ACCEPT’s advances beyond the state-of-the-art are expected across the project’s key focus areas, namely the consumer engagement, business modelling and the creation of a digital toolbox for energy communities allowing them to participate in value-adding demand response schemes. Specifically:
• ACCEPT developed and implemented a participatory citizen engagement programme, with the aim of co-creating the project’s technical solutions to satisfy customer and energy community needs and requirements and validating the project’s developments and business models. Through this programme, the project provided valuable insights into consumer acceptability of demand response schemes. Finally, the project developed a multidisciplinary model that acknowledges the effects governance, organisational frameworks, and socio-economic/socio-cultural factors (including gender) have on individual/community participation and the wider social acceptability of the renewable energy infrastructure.
• In order to understand the underlying causes that shape the consumer energy consumption and consider them for forecasting future consumption trends at different network nodes, the ACCEPT project went beyond mere consumption forecasts based on historical consumption data. The project developed a Consumer Digital Twin, which encapsulates all necessary technical and behavioural information for analysing how and why energy is consumed within a building and in energy communities. It comprises of three models, the Citizen Digital Twin, which captures the daily activities and consumption patterns and behaviours of a building’s occupant, the Building Digital Twin, which captures all information related to the building and its existing energy infrastructure, and the Dynamic SRI-based performance rating of buildings, which assesses the smart readiness of the building.
• The ACCEPT Consumer Digital Twin, tested within the project activities, will allow a market actor to understand, anticipate and forecast energy/flexibility behaviour at the grid connection point.
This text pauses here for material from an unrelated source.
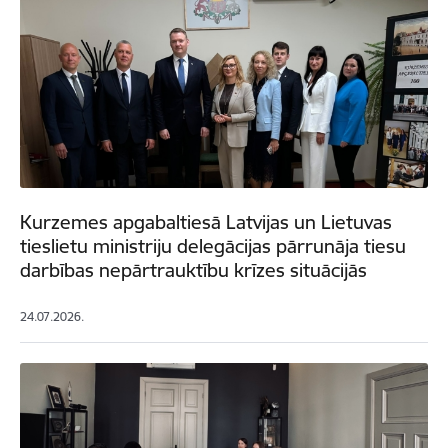
Kurzemes apgabaltiesā Latvijas un Lietuvas
tieslietu ministriju delegācijas pārrunāja tiesu
darbības nepārtrauktību krīzes situācijās
24.07.2026.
This will enable innovative business models, such as Heating/Amenity-as-a-Service, or conventional supply/aggregation models via the delivery of human-centric services at acceptable price points for any energy vector and building asset at hand.
• Finally, ACCEPT provided the means (models, techniques and control algorithms) to deliver a valuable flexibility lever for prosumers, considering their comfort preferences, through the implementation of an adaptive, prosumer-centric and context-aware virtual thermal energy storage module.
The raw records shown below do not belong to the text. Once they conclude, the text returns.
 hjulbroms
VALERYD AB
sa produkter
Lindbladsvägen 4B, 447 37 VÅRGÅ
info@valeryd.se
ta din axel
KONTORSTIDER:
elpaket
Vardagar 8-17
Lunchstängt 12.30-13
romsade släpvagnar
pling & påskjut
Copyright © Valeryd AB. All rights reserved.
Based on the above, the wider expected impacts of the project refer to i) increased use of demand response schemes across a larger number and variety of consumers in Europe, ii) demonstrated and improved viability, reliability and acceptability of innovative compound services, increasing the uptake of such services by consumers, iii) increased data protection and privacy for customers, iv) improved accuracy of project models on flexibility and consumption and behaviour patterns, and v) increase available flexibility for accommodating more RES on the network.